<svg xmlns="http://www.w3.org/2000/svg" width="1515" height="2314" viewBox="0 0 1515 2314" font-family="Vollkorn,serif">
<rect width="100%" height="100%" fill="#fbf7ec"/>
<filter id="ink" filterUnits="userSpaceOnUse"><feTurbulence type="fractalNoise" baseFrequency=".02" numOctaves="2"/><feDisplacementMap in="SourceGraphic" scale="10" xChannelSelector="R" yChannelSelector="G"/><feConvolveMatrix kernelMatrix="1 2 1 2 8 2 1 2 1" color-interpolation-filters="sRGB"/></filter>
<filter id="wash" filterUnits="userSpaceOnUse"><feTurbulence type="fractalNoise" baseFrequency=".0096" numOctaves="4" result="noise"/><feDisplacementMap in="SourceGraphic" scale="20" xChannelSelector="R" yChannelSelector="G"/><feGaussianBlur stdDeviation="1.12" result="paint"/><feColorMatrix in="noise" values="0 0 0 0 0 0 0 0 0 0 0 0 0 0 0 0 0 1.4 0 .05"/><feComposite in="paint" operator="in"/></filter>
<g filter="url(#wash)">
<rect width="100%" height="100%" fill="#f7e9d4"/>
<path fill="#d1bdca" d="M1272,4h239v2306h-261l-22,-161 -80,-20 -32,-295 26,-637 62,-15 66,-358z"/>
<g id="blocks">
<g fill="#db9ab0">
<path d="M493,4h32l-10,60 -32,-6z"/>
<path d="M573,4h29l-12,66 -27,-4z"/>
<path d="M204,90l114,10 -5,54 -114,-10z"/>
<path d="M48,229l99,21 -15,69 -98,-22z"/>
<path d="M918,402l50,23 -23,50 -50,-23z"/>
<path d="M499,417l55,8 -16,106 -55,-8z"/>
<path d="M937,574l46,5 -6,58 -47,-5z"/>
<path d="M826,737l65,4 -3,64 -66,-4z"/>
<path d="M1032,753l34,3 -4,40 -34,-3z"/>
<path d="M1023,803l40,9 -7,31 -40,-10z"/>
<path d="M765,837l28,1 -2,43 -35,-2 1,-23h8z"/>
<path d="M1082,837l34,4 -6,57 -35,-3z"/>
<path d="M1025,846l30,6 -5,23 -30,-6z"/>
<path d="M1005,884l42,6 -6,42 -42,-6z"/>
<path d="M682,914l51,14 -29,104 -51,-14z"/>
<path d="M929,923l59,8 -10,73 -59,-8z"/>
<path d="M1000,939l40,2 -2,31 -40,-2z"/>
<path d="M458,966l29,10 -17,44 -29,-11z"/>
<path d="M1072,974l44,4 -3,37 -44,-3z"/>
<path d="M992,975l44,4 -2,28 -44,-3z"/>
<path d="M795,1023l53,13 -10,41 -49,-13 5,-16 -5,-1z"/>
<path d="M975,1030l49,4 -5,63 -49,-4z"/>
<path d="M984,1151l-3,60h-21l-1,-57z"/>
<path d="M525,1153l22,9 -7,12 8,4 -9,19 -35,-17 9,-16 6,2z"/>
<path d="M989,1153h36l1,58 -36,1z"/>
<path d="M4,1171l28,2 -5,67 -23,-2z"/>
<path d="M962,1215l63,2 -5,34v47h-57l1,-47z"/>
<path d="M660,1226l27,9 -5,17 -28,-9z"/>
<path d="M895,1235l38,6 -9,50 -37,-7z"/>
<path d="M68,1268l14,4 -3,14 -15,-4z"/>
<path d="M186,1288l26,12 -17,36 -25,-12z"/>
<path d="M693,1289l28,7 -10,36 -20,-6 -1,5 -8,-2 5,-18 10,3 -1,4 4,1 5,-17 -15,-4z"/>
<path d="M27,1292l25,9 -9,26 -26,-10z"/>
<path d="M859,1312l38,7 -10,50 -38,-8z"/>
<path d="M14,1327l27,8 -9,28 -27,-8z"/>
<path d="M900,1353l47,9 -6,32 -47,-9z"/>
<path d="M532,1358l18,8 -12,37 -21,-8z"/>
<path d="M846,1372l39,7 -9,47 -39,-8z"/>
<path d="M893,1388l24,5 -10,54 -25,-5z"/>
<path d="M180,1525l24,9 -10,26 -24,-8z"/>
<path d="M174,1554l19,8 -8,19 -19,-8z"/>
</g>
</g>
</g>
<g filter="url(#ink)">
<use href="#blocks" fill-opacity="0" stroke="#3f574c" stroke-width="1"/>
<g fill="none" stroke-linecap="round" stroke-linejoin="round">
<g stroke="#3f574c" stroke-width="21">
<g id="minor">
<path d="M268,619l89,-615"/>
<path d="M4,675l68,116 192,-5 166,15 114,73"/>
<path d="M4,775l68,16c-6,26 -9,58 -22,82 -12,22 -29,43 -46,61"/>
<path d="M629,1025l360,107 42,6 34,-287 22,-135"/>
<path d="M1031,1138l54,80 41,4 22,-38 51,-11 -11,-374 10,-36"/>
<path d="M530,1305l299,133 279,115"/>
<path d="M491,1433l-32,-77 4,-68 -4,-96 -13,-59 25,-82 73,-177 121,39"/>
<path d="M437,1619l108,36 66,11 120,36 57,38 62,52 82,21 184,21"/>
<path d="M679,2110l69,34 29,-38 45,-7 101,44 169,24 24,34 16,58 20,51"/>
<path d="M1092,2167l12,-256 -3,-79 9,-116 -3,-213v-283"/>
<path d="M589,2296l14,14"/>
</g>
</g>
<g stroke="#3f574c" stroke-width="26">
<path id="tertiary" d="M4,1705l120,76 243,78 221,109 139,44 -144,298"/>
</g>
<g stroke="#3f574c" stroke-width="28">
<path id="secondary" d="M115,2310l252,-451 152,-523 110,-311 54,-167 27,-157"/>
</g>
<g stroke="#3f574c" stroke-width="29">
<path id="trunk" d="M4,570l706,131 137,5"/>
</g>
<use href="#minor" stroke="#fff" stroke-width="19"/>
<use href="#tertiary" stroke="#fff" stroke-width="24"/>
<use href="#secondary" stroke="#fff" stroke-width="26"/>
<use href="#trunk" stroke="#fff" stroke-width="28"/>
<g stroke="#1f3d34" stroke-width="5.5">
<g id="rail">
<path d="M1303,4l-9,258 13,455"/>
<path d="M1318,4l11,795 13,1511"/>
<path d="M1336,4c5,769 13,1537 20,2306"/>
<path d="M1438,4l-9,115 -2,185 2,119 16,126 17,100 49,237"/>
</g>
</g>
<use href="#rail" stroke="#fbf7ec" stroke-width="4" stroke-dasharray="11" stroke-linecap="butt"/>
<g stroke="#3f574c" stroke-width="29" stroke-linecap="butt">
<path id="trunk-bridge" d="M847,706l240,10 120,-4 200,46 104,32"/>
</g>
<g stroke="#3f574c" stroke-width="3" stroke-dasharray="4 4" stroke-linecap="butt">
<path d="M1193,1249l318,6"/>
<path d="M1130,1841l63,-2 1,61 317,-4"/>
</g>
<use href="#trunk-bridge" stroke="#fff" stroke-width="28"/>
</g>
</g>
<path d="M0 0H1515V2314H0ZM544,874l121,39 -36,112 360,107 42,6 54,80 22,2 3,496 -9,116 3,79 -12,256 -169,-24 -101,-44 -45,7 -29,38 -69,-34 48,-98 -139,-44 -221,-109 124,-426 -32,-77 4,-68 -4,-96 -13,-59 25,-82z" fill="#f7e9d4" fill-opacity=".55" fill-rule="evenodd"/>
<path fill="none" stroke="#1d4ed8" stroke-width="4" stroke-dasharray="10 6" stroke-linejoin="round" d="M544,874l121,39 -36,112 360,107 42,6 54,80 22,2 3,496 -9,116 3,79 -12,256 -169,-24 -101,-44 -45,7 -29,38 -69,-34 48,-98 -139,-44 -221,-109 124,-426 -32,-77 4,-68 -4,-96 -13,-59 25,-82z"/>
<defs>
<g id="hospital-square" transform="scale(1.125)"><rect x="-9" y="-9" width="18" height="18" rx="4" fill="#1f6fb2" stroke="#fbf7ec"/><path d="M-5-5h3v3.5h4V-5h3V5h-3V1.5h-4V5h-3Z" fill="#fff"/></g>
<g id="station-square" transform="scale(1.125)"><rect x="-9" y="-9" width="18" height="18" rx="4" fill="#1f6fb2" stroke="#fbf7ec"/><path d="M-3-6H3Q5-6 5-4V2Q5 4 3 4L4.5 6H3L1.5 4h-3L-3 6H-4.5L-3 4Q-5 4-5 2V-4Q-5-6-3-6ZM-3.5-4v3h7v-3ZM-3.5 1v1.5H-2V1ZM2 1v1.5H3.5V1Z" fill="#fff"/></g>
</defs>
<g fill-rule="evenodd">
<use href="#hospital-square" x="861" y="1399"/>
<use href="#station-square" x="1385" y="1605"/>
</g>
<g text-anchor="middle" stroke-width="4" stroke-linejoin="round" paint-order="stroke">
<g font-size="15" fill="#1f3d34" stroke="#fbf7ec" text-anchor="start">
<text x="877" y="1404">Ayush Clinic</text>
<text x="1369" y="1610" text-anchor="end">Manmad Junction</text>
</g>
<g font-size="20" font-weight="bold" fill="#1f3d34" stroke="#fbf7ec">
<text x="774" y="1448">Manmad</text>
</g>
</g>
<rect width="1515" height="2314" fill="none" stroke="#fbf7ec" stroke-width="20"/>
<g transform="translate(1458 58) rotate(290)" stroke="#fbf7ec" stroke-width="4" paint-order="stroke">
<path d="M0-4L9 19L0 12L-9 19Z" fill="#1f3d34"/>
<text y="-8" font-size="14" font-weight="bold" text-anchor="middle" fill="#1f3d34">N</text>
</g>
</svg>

- - -

Requirement:
Pull out every line above that holds the word "wash".

Result below:
<filter id="wash" filterUnits="userSpaceOnUse"><feTurbulence type="fractalNoise" baseFrequency=".0096" numOctaves="4" result="noise"/><feDisplacementMap in="SourceGraphic" scale="20" xChannelSelector="R" yChannelSelector="G"/><feGaussianBlur stdDeviation="1.12" result="paint"/><feColorMatrix in="noise" values="0 0 0 0 0 0 0 0 0 0 0 0 0 0 0 0 0 1.4 0 .05"/><feComposite in="paint" operator="in"/></filter>
<g filter="url(#wash)">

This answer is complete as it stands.